Back to the point, I’m just an Australian, who has parents that were born overseas, I love this country just as much as you. I just practice a different religion, and no my aim is not to ‘convert you’ or take over Australia with Sharia law. Get a grip.
I was born and raised here, just like you. I’m an aussie, just like you.
I’m just as Australian as you are, I just don’t drink VB and have bacon and eggs for breakfast- it’s more like sucuk and eggs. 😂
I definately enjoy a good old barbie just like you.

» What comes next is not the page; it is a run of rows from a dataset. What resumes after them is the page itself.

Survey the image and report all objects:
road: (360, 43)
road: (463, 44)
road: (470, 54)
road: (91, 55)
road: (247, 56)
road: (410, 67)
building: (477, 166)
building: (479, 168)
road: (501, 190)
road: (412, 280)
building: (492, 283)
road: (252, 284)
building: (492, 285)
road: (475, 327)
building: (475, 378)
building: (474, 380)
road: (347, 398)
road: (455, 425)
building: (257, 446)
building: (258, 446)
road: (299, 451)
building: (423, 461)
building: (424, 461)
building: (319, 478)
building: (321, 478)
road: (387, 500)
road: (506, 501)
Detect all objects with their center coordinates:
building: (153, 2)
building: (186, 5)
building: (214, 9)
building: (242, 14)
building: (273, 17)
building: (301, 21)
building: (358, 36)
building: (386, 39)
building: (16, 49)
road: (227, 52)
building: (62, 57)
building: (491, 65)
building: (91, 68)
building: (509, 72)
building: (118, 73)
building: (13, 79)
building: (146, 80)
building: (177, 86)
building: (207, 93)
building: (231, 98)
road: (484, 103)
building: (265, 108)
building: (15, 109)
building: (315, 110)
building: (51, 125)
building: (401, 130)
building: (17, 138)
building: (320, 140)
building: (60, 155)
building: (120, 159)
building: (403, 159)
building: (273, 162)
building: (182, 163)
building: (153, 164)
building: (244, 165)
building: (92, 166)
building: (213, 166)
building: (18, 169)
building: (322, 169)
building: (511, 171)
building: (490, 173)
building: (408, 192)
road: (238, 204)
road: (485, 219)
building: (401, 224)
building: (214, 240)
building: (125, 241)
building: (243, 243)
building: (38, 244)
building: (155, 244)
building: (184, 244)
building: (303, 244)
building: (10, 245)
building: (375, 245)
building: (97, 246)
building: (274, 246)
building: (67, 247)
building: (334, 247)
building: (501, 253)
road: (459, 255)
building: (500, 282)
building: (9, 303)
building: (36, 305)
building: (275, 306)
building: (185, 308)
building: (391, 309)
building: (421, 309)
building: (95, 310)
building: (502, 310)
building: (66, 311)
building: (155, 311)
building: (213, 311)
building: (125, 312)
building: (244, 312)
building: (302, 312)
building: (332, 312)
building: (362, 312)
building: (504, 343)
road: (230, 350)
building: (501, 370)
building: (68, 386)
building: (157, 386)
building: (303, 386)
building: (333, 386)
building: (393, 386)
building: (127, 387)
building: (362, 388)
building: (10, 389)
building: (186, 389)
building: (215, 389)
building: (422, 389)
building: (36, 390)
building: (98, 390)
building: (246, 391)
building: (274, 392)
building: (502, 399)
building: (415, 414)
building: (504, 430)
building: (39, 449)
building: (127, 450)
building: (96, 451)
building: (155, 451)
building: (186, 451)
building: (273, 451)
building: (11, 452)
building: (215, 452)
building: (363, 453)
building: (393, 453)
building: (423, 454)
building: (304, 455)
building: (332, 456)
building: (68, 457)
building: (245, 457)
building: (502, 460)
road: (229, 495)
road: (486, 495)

And yet, over and over again, so many customers are surprised when I go out of my way to help them with their mobile issues or their bill etc. Yes it’s my job, but going that extra mile, always seems to surprise the average person, as if a Muslim is not capable of being nice and sincere (don’t get me wrong, sometimes I wanna brawl)😂
And it got me thinking (again) why can’t we be friends? 🎶🎵
Who cares where you’re from, what you do, what you believe, can we all just get along? Respect each other regardless of religion, gender, nationality, etc. If only the media promoted love, not hate, I think we would be living a little differently, and accepting a lot more.